These photos got some attention on Twitter, but as always, whenever Sater’s name comes up, people inevitably connect him to a powerful Russian Mafia boss named Semion Mogilevich, known as “the most dangerous mobster in the world.

It’s time to put this to rest.

There is no, I repeat, no credible evidence linking Sater to a Russian Mob boss who was on the FBI’s 10 Most Wanted List.

In writing my book, Trump/Russia, I spent quite a bit of time looking for evidence of the Sater-Mogilevich connection. In the end, I concluded that it just wasn’t there. To paraphrase Robert Mueller, if I had found evidence that Sater was connected to Mogilevich, I would so state.

There’s no doubt Sater did have ties to Russian organized crime. Sater’s father, Michael Sheferfofsky, was a Russian gangster who pleaded guilty in 2000 to two counts of extortion for shaking down businesses in Brooklyn.

Update: In her 2020 book, Putin’s People, Catherine Belton wrote that she spoke to two former Mogilevich associates in 2018 who told her that Sater’s father “become an ‘enforcer’ for some of Mogilevich’s interests” in Brighton Beach, Brooklyn. Another British journalist, Paul Wood, told me in 2019 that he spoke with someone from Mogilevich’s organization who told him that there is a link between Sater himself and Mogilevich.

Even so, proof is still lacking. There’s no mention of Mogilevich in Sherorfksy’s criminal file.

So where does this claim come from?
-----
*Instructions to follow*
Answer these from the text on Sater and Mogilevich:
(a) In what year did Sater's father plead guilty, and to how many counts of extortion?
(b) What is the title of Catherine Belton's 2020 book?
(c) In what year did Paul Wood speak with the author about a link between Sater and Mogilevich?
The data below has no connection to the text above.

(Saved data entries)
-----
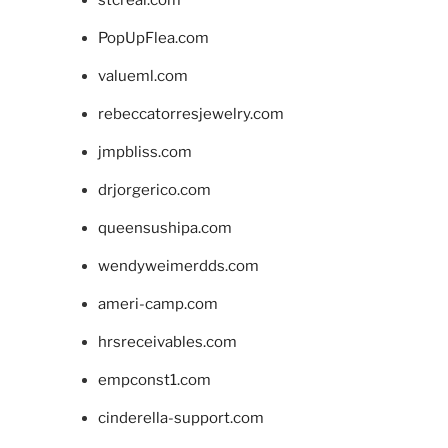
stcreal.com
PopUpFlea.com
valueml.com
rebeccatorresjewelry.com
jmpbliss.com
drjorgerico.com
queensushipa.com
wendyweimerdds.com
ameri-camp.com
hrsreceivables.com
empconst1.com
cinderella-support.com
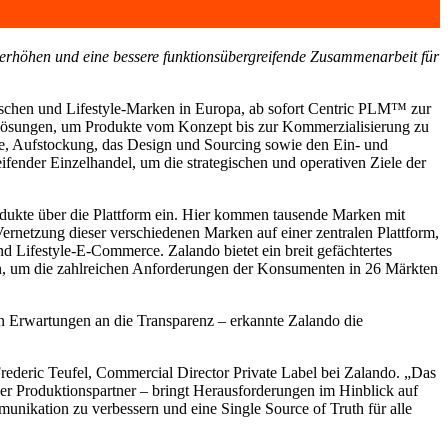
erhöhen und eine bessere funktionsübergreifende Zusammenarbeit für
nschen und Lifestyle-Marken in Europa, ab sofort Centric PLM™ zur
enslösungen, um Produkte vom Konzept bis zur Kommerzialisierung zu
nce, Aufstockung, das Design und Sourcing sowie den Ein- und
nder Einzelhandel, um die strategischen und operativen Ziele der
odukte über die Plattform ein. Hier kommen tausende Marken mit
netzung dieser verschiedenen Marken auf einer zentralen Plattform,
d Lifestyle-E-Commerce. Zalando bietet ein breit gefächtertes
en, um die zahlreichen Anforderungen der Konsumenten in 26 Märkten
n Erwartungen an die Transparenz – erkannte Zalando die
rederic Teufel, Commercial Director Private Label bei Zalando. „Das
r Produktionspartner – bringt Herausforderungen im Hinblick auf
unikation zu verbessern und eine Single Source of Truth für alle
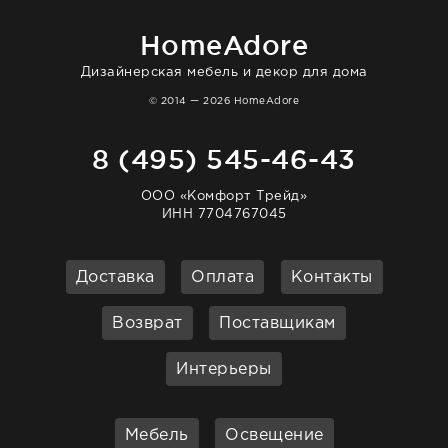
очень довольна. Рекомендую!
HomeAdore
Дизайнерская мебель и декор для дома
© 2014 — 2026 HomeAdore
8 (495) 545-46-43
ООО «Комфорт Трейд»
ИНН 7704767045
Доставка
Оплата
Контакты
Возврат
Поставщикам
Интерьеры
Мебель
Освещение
-----
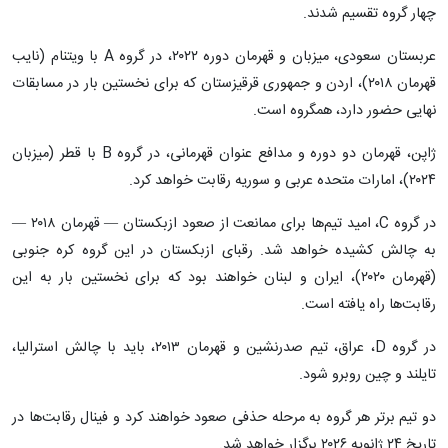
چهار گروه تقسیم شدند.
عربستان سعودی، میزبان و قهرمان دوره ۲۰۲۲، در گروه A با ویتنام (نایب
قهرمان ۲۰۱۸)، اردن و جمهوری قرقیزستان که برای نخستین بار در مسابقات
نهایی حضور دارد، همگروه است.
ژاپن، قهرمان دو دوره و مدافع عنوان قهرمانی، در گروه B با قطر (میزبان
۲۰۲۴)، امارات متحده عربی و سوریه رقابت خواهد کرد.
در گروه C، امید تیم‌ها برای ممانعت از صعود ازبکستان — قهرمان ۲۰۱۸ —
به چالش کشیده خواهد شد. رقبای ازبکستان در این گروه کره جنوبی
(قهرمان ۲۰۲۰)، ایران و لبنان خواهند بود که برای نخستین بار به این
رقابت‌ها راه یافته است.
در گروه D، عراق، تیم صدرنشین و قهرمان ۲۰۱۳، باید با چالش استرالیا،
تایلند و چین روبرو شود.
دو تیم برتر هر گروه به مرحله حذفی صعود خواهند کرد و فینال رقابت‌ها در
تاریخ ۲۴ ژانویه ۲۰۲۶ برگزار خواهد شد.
-----
*Result of the task*
(a) 2000, to two counts of extortion.
(b) Putin's People.
(c) 2019.